Thursday, September 15, 2011

The Lemond On Blocks

So...last time I mentioned my serious hill climbing bike, I was having a FlashZone ride, lubricated with free, found Chevron motor oil.  It reminds me of some irresponsible parties of the past, that are so good and you just don't want them to end, and then... it's the next day and there are some huge bills to pay.  Using motor oil on your bike chain is like that.  So easy, so seductively smooth. Oh so frictionless, oh so Astrolubed for a couple rides, then one day you notice a black, grimy mess all over your chain and gears.  The slightest touch of this tainted substance leaves your fingers and clothes black as night.  Oh, how I had sinned against my loyal Lemond!  I knew better but did it anyway!  Sometimes I'm an idiot, in hindsight.

Detail: 28 tooth front chainring, 42/52 removed

So the inevitable time came to clean up the mess.  I found myself loathing what my bike had become, soiled, blackened, almost infected.  I put on some old clothes and spent a good 2 hours disassembling the parts and cleaning.  Its intimate quality time with your bike.  First, I tackled the rear cassette with a toothbrush, orange cleaner, and shop rags.  Next up, I took apart the chainrings for the same treatment.  I removed the chain with the Powerlink (a must have feature on all my new chains) and cleaned the frame.  The chain was last, and always the most difficult.  After totally blackening my hands and several rags, I had a clean chain.  Only then did I decide to measure it for stretch.

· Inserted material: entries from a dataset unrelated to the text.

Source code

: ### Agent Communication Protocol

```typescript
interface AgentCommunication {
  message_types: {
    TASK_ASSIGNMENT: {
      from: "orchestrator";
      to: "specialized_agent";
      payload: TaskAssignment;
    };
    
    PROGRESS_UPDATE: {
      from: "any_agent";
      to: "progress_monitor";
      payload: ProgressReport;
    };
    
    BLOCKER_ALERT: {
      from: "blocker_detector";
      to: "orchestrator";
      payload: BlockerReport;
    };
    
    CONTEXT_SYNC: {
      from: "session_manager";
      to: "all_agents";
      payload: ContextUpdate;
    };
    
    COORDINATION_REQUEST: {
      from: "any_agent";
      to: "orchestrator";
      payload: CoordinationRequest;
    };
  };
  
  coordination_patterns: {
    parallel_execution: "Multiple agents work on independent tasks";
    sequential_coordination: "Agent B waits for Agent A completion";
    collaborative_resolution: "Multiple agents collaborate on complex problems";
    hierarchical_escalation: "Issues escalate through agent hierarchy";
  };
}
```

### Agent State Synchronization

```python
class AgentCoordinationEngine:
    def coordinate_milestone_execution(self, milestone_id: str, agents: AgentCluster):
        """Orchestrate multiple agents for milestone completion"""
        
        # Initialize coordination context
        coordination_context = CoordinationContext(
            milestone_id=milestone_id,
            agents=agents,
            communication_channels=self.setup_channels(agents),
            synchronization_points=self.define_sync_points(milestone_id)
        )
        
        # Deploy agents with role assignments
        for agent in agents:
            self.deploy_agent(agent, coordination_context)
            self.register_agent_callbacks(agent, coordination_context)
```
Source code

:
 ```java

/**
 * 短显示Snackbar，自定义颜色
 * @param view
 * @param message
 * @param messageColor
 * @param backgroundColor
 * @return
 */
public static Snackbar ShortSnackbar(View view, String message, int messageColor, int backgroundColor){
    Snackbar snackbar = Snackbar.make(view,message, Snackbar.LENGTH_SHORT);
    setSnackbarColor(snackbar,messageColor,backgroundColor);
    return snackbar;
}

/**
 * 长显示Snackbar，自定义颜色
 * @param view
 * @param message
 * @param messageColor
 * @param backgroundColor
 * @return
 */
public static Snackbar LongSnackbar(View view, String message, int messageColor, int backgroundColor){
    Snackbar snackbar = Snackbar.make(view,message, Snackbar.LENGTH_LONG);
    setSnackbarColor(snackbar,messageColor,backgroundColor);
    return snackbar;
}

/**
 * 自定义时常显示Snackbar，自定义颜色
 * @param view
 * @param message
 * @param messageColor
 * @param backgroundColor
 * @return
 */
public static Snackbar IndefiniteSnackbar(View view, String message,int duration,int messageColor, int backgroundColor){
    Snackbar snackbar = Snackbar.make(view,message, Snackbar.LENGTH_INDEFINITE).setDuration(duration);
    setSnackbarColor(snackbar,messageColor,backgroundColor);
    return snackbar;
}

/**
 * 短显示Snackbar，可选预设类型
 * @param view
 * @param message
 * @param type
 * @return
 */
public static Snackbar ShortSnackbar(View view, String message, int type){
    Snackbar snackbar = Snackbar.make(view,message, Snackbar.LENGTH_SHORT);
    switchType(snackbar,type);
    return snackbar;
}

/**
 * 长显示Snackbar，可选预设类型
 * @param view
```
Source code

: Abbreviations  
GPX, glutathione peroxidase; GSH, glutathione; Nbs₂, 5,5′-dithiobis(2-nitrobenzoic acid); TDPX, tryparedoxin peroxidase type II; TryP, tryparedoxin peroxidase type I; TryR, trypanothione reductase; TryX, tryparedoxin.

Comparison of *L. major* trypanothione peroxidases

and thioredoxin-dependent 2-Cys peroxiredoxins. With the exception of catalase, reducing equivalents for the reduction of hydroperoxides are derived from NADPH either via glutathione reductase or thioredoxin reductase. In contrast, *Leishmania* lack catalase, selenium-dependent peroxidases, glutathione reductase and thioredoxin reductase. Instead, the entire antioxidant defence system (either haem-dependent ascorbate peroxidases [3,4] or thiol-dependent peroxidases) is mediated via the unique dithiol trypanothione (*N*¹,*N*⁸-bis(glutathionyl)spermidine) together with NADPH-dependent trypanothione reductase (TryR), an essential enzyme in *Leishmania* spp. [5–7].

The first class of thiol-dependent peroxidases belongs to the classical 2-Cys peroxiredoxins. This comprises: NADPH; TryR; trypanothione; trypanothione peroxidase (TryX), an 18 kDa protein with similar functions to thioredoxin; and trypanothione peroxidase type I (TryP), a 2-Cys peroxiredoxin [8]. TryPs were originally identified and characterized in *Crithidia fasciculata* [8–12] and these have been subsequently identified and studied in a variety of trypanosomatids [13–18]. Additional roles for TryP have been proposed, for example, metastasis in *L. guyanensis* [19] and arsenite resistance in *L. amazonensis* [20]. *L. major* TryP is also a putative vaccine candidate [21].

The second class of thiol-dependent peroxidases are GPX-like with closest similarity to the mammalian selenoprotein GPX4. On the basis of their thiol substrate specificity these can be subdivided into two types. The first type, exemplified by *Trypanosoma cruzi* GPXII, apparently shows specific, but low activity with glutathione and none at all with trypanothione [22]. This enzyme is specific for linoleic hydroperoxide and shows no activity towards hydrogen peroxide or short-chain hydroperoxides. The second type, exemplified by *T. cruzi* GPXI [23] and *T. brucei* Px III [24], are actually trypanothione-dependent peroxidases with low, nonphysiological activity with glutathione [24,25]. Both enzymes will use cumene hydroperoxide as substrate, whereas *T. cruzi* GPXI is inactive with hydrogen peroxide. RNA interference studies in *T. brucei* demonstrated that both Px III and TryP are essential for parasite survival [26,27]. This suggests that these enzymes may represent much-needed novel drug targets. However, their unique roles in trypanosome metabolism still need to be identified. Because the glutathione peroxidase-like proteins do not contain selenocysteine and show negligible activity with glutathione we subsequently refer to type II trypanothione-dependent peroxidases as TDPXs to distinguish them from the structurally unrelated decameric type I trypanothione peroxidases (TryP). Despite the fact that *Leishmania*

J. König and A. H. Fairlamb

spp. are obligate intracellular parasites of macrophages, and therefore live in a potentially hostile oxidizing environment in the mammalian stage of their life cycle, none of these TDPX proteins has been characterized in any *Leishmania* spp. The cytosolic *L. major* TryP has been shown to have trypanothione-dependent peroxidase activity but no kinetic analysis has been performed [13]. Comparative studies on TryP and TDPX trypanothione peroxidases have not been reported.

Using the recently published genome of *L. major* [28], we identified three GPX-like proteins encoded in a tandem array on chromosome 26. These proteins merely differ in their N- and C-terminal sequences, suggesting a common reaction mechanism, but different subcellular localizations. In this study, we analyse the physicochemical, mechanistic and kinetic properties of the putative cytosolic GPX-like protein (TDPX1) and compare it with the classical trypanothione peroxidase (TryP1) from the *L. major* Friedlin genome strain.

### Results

DOH!  It measured 12 3/16", that's very stretched.

Detail: 11-32 rear cassette and Deore XT derailleur

A new chain should measure exactly 12" from any pin to another one 12" down the line.  Use a metal ruler and a taut chain.  So I had cleaned that chain for nothing, I could have just removed it and ordered a new one.  Which I did, I'm waiting on a SRAM PC 991, which is their top 9 speed chain.  The 991 features sexy hollow pin construction and thus light weight and better shifting qualities.  I also ordered a 39 tooth middle ring to replace the 42 I have been using.  My instincts tell me that with the 39 I will be able to climb in the middle ring longer, thus the climbing abilities of the bike are enhanced overall.  I'm looking forward to the new parts.  I really am.  (for more on the subject of gears read The Low Gear Manifesto)

The Flashco Flying Trapeze, 2004

I built this hanging bike appliance years ago, but it dawns on me that I haven't featured it in Flashblog up until now.  This really makes bike work easy.  It's simply two 2x4 studs cut to length and mounted  between two rafters in my basement.  When I am not working on bikes, it swings up and nests in the ceiling.  Two large hooks support the bike from the top tube.  I incorporated a shelf above the hooks which serves as a handy tool or beer rest.

So this week I've been riding my Miyata to work as part of the Great Race Commuter Challenge.  It's a harder hill bike, it's lowest gear is a 25x36, which is only semi-compact.  If it had a 39 in front it would be a pro-racer gearset.  I feel it in my body, more stress on joints and muscles.  But between the two bikes, so far in Sept. I've bagged 110 miles and 7,500' of climbing---riding to work and back!  But I'm ready for my new drivetrain and low gears and some Indian Summer hill riding.